Mandatory country-of-origin labeling (COOL) violates the United States’ international trade obligations that must be honored, the American Meat Institute (AMI) told the Office of the U.S. Trade Representative on Friday (Jan. 8).

AMI’s comments were in response to a Dec. 4, 2009 Federal Register notice. In late 2009, Canada and Mexico filed a case against the United States with the World Trade Organization (WTO), affirming their earlier outspoken opposition to the labeling law when it was being considered by Congress.

AMI Senior Vice President of Regulatory Affairs and General Counsel Mark Dopp says that equitable enforcement of international trade rules is a high priority for all parties, and that all too often, market access for U.S. meat products has been threatened or cut off with little or no legal reason.

“American challenges to these actions have been based upon the rights provided under international trade agreements. These challenges will continue, as demonstrated by a recent limitation to an important market for beef.
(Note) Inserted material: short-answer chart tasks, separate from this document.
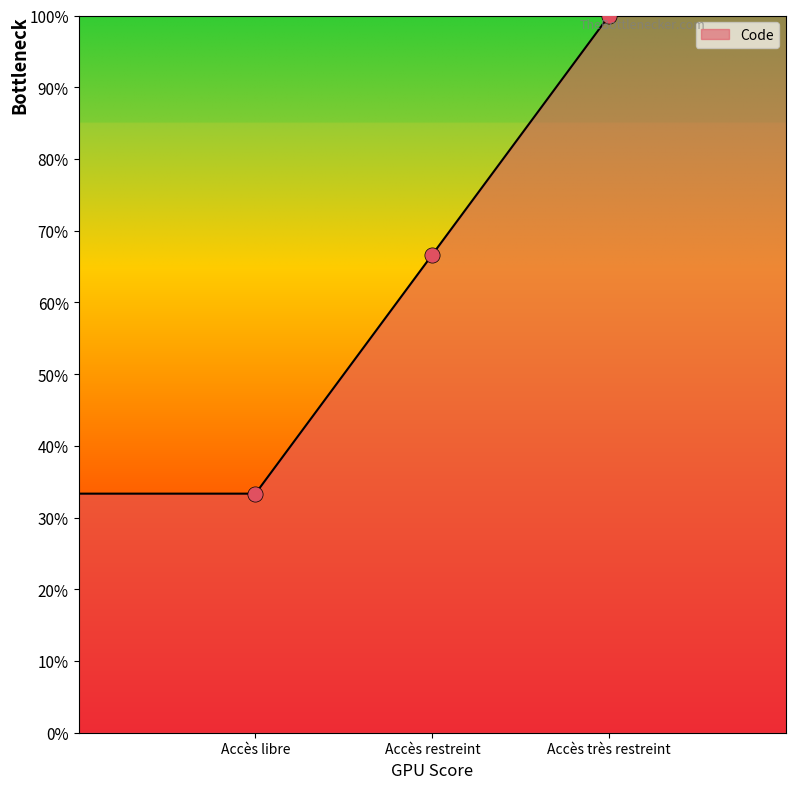

Approximately how many times larger is the value at Accès restreint compared to Accès très restreint?

0.7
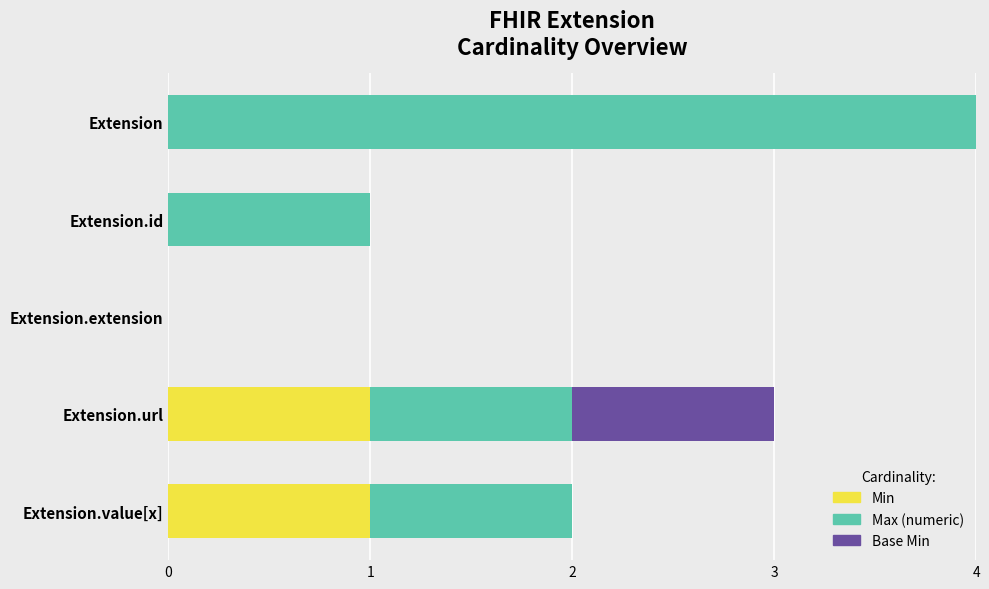

What is the difference between the second highest and minimum values in the Min series?

1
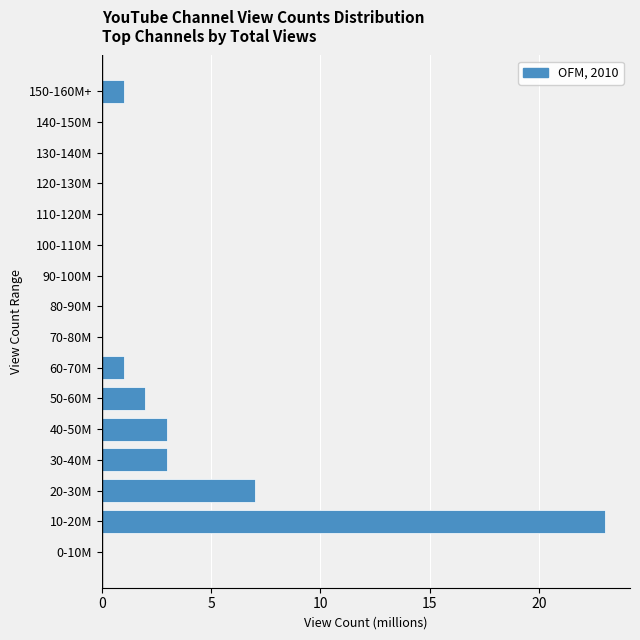

Reading bottom to top, extract all data points from this chart.

0-10M=0	10-20M=23	20-30M=7	30-40M=3	40-50M=3	50-60M=2	60-70M=1	70-80M=0	80-90M=0	90-100M=0	100-110M=0	110-120M=0	120-130M=0	130-140M=0	140-150M=0	150-160M+=1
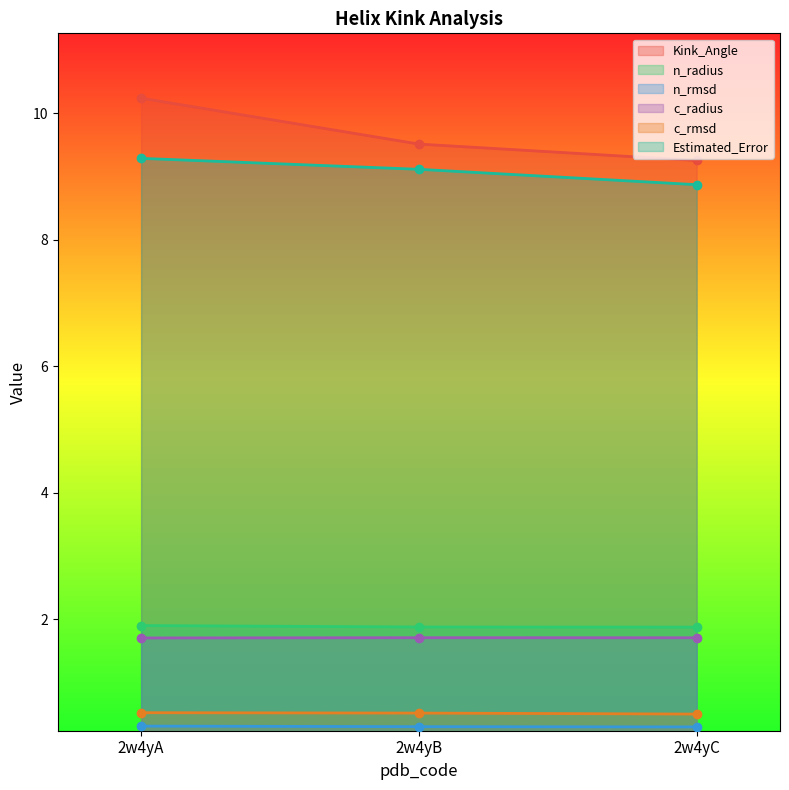

What is the value of the n_radius point at the 2nd from the left?

1.9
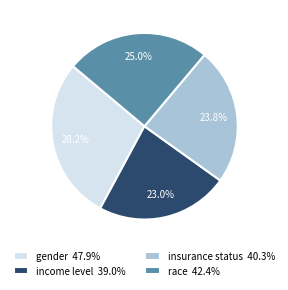

Which slice is the largest?

gender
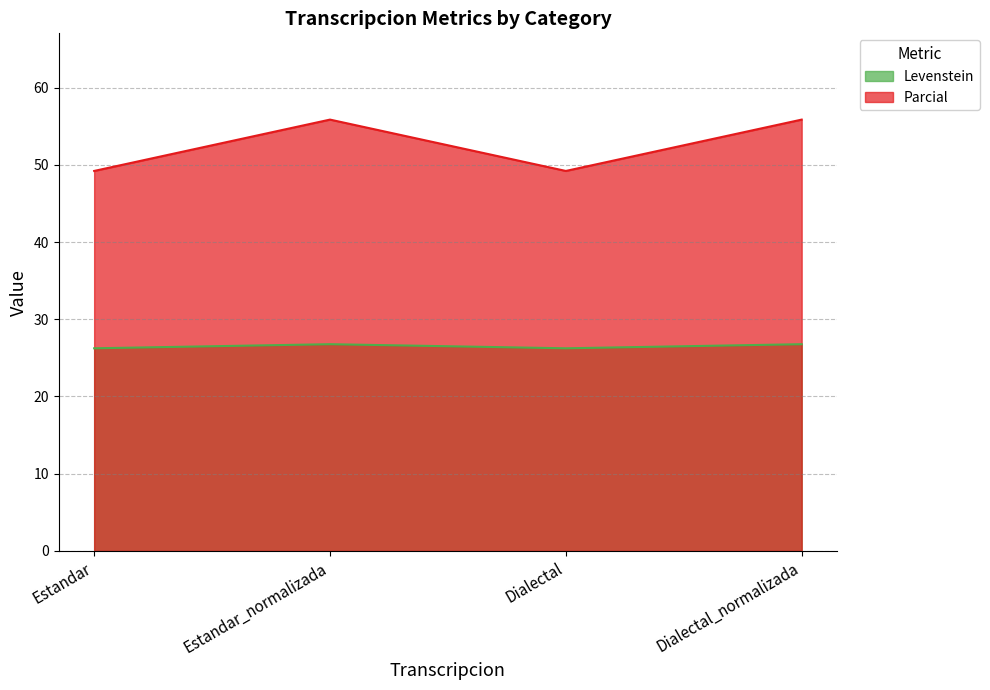

What is the highest value of the Levenstein series?

26.8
Critical to the United States’ ability to enforce successfully WTO and North American Free Trade Agreement (NAFTA) obligations is consistency in U.S. behavior and actions,” Dopp says. “In that regard, the United States’ credibility is provided for in the 2002 Farm Bill (and modified in the 2008 Farm Bill) and as implemented through regulations that became effective March 16, 2009, are not consistent with U.S. obligations under both WTO and the General Agreement on Tariffs and Trade and NAFTA.”

COOL discriminates in its effect on imported meat and imported live animals, Dopp says.